Part 3 of 3 series.
This was our last leg in our Christmas – New Year roadtrip. We chose this as our New Year destination because this is the first city in the world to see the sunrise, which is at the easternmost tip of New Zealand.
We initially planned to stay in this area for four days starting 30th of December and catch the sunrise of New Year in the Lighthouse. We were gonna stay in Te Araroa Holiday Park which is an hour away from our point of interest. After a long drive from Rotorua, we finally reached our accommodation by mid-afternoon and were just looking forward to rest and lie down in our beds. My sister already warned me that we’ll just stay in a bunk room (not even a cabin), so okay, I’m ready with that, I thought, as the place is already fully booked. It was cheap actually, but we got what we paid for. The entrance driveway looked promising but then as we explored the camp grounds and were led to our room, we were confronted with a tiny, dreary bunk room. We found the common facilities (showers, toilets, kitchen) dull and dated and in need of a good tidying up. We didn’t even reach the beachfront as it was still a long walk from the site. When we saw the state of the place, we decided not to stay any longer. (I did not even take any photo of it because I was just too disappointed).

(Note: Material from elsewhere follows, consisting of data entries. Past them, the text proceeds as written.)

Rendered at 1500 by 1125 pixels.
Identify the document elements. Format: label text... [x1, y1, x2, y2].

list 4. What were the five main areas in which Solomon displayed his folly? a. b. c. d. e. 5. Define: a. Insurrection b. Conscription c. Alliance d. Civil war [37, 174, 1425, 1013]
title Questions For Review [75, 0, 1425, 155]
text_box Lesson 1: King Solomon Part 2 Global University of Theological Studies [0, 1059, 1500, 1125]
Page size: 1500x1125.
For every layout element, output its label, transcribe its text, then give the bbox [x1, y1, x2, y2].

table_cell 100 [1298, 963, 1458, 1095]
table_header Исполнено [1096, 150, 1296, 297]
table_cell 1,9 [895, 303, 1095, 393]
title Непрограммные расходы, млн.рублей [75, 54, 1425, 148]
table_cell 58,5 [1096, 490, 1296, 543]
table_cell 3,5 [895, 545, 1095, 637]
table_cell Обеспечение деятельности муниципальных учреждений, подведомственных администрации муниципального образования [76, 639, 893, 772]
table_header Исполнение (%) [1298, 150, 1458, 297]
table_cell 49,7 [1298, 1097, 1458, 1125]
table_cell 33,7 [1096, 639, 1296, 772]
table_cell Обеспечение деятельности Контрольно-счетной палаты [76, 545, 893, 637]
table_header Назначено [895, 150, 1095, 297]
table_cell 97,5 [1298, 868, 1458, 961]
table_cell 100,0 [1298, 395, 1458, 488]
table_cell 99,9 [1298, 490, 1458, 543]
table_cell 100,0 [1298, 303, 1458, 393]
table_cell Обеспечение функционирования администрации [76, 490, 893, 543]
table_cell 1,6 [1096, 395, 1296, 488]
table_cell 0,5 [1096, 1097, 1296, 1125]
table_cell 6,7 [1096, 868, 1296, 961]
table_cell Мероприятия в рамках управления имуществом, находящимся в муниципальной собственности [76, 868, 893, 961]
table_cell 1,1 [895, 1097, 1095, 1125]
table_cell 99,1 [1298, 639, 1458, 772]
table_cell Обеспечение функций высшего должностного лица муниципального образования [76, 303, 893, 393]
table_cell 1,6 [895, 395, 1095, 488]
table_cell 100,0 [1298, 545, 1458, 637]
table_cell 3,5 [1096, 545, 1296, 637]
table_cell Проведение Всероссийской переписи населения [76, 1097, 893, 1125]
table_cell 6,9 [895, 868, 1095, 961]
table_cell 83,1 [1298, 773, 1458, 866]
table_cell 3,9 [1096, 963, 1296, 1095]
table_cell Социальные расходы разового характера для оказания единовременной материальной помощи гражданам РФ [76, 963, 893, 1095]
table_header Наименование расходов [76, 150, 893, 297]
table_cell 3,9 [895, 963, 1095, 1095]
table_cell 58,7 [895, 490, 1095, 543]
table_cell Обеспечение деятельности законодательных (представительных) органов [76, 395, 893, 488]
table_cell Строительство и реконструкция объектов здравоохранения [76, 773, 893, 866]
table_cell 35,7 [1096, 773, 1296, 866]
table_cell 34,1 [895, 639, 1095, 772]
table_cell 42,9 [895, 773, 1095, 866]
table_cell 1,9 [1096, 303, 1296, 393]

Anyhow, we somehow got our adrenaline back because of our dissatisfaction so we decided to push our way to East Cape Lighthouse. Never mind if it’s not the sunrise.
Like I said, you need to work hard for all the pretty sights you want to reach. The lighthouse is another 22-kilometre, mostly unsealed and unpaved road from Te Araroa which takes you to the most easternly portion in the North Island of New Zealand. It reminded me a lot of our drive to Fletcher Bay in Northern Coromandel. That was just a rehearsal for this trip. The gravel road goes along the eastern coastline with stunning views. There are some stretches that require extra care in driving. Oh, keep an eye out for cattle wandering around the area.
The lighthouse stands 154 metres above sea level on Otiki Hill and can be accessed by a walking track of about 700 steps. Definitely worth it for the views at the top! You can walk around the lighthouse, but the lighthouse itself is not open to the public.
So we lasted for only one night in our shabby accommodation. What compensated for me I guess was the stars that night. I could clearly see those millions of twinkling stars from the window of our room. I think I even saw some shooting stars. I was sure I wasn’t dreaming.
East Cape Lighthouse in Te Araroa is approximately 170+ kilometers from Gisborne. It is well known to be the first city in the world to see the sunrise each day and it was also the first place in the New Zealand to be set foot on by Europeans when Captain Cook arrived in the 1700s. It was good to have visited this historic place of NZ.
Not all things go as they planned, but it’s all good. We ended up spending the New Year in our home in Wellington. It was great to be back after an amazing, crazy, memorable North Island roadtrip!